> [Task directions]: Reproduce the material from its beginning through the line containing "Računi strank", substituting "TOP POSTS" for "POPULAR POSTS" and leaving everything else unchanged.

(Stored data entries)
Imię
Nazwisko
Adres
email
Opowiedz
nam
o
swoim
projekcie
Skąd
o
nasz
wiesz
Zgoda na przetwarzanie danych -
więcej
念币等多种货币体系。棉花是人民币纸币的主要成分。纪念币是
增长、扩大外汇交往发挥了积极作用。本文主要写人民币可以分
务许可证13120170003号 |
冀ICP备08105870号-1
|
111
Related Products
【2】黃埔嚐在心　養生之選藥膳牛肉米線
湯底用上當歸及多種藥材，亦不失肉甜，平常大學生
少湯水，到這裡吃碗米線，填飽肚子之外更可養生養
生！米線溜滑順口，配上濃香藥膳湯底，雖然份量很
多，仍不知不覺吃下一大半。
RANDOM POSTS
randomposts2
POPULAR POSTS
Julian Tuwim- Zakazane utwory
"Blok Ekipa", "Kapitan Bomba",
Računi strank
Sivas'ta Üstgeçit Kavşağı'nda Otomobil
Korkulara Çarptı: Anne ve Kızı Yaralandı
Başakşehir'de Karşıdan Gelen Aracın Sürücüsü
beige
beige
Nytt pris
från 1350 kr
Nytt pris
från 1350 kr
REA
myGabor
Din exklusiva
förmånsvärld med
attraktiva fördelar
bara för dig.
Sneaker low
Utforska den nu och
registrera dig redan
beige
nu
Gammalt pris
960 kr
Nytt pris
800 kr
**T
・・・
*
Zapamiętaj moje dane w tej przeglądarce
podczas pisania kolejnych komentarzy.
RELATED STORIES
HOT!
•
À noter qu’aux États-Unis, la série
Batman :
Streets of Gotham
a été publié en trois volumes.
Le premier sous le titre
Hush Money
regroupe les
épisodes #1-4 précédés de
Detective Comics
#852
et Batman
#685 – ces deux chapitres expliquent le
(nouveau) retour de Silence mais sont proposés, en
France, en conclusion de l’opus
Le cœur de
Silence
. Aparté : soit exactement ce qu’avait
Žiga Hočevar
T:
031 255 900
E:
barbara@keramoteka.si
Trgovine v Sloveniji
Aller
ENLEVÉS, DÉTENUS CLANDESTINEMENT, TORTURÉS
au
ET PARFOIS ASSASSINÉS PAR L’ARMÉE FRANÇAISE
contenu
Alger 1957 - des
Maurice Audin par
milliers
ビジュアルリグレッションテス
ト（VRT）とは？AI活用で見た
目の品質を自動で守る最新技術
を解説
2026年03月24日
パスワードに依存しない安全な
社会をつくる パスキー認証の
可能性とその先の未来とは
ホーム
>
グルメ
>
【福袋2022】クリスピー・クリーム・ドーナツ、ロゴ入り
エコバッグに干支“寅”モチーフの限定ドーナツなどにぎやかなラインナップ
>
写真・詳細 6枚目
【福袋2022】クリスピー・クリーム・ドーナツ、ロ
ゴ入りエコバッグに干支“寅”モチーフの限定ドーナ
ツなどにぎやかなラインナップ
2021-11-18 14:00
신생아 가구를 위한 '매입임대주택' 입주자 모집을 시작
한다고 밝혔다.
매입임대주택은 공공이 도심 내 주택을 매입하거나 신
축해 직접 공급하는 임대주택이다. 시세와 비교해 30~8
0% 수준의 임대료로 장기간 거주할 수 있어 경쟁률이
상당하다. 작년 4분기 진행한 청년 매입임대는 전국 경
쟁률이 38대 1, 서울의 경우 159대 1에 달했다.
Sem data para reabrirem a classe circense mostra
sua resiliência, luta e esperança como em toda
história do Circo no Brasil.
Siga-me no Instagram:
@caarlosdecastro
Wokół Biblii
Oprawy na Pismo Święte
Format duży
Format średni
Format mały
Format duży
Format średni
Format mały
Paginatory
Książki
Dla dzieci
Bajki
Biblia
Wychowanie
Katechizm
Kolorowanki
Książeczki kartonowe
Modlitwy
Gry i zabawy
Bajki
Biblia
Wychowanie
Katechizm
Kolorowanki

> [Task response]:
Imię
Nazwisko
Adres
email
Opowiedz
nam
o
swoim
projekcie
Skąd
o
nasz
wiesz
Zgoda na przetwarzanie danych -
więcej
念币等多种货币体系。棉花是人民币纸币的主要成分。纪念币是
增长、扩大外汇交往发挥了积极作用。本文主要写人民币可以分
务许可证13120170003号 |
冀ICP备08105870号-1
|
111
Related Products
【2】黃埔嚐在心　養生之選藥膳牛肉米線
湯底用上當歸及多種藥材，亦不失肉甜，平常大學生
少湯水，到這裡吃碗米線，填飽肚子之外更可養生養
生！米線溜滑順口，配上濃香藥膳湯底，雖然份量很
多，仍不知不覺吃下一大半。
RANDOM POSTS
randomposts2
TOP POSTS
Julian Tuwim- Zakazane utwory
"Blok Ekipa", "Kapitan Bomba",
Računi strank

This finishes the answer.